S’immisçant dans les contrées de la science-fiction, la cinéaste radicalise de nouveau son cinéma, pour nous présenter un film d’une autre espèce. Une œuvre hybride où la contemplation d’un environnement dégénératif côtoie les saillies viscérales de corps décharnés par les expériences. Difficilement classable, High Life pourrait rapidement déconcerter les néophytes de la cinéaste.
Dans une époque, lointaine ou pas si lointaine que cela, le gouvernement se sert de personnes condamnées à mort pour les envoyer dans l’espace s’affranchir de missions qui pourraient changer la phase du monde. Nous n’en savons pas plus, la réalisatrice, avec son épure habituelle, laisse place à l’imagination ou à l’interprétation de son spectateur. Ces missions-là, dans la trame narrative de High Life, seront très rapidement plus ou moins éludées pour laisser place au savoir faire visuel de la réalisatrice et mettre en perspective des thématiques qui lui sont propres : la représentation du corps et le désir dans sa marginalité.
Nous ne sommes pas dans First Man, Seul sur Mars ou dans Interstellar : l’espace et la science-fiction ne sont qu’un contexte, un décorum minimaliste, à la direction artistique proche des 80’s, qui accentue ce sentiment de solitude et qui sert de huis clos à la folie progressive des personnages. Un lieu au souffle court, qui capte parfaitement les idées d’apesanteur de Claire Denis avec ces silences lancinants et à faire ressentir le vide. Sans le montrer de manière grandiloquente, elle s’interroge grâce au futur sur l’humain de maintenant et son rapport à la technologie.

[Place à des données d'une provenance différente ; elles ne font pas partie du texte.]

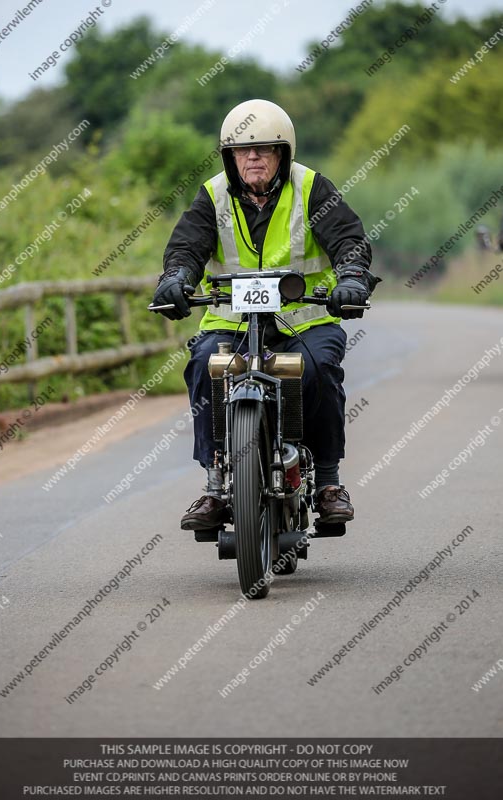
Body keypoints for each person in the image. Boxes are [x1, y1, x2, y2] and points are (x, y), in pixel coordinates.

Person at [152, 98, 380, 532]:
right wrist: (176, 277)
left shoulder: (312, 188)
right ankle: (216, 483)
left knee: (318, 367)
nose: (252, 157)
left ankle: (329, 482)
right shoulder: (213, 195)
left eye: (264, 149)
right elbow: (187, 246)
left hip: (306, 320)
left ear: (283, 153)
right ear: (230, 156)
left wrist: (351, 276)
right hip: (231, 323)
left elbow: (348, 240)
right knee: (204, 365)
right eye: (243, 150)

Cependant, le film déconcerte dès le départ : même habitué au style de Claire Denis avec sa mise en scène contemplative et son rythme anémique, il est parfois difficile de se confronter aux premières minutes belles mais déjà pessimistes de ce film qui voit Robert Pattinson, seul avec sa fille, dans une station où ils essayent de survivre dans un quotidien bien morne. Puis par l’idée du montage, High Life rebrousse chemin pour nous expliquer ce qu’il s’est passé en amont, avec des résonances floues, sanguinolentes et commence tout doucement à prendre son envol. On voit quelques bribes de passé sur la terre ferme des condamnés à mort et la raison pour laquelle ils ont été sur cette station : des rebuts de la société, envoyés comme de la chair à canon dans l’espace.
Le terme est intéressant, car dans cette station, ces hommes et femmes ne seront vus que comme des corps jetables, suivant le cycle de recyclage de leurs semences et seront considérés comme des enveloppes à reproduire. Ce malaxage esthétique de la chair, cette récupération des fluides, notamment le sperme, voit Claire Denis et son scénariste Jean Pol Fargeau s’intéresser sur la connexion humaine, sa relativité et l’ambivalence de la reproductibilité et le désir. Ce parti pris est caractérisé notamment par le médecin, incarné par une Juliette Binoche habitée, qui cohorte toute cette troupe de vagabonds. Médecin ou plutôt sorcière chamanique aux longs cheveux noirs, qui s’octroie le droit de vie sur ses congénères, est presque l’épicentre même du film.
C’est à travers ce personnage que toute la sève de l’œuvre prend forme : il est impossible de ne pas parler de cette fantastique scène dans la « box du sexe » où Juliette Binoche s’adonne à des plaisirs personnels. Scène organique, sensorielle au possible, qui se rapproche de l’esthétique d’un Philippe Grandrieux où l’on voit les stigmates subis par son corps et où l’on comprend toutes ses motivations sur la natalité.
High Life, se rapproche plus d’un Trouble Every Day (le désir et l’humain comme tabous) ou d’un Les salauds (la violence faite aux femmes) plutôt que sa dernière incartade dans la comédie qu’est Un beau soleil intérieur : antipathique, froid, violent et cynique au plus au point, cette odyssée spatiale au rythme délétère, pourrait en laisser plus d’un sur le carreau, tant l’épure est le maitre mot d’un film qui prend des allures de survival aliéné aux multiples visions cauchemardesques.
C’est un film de Claire Denis dans le texte où elle s’amuse et prend un malin plaisir à faire déambuler sa caméra dans des couloirs bleutés ou rougeâtres, aime faire réfléchir les regards pour se faire éclater la déviance de ses personnages, et épuise au maximum le rythme de son film pour iconiser le surgissement de la violence.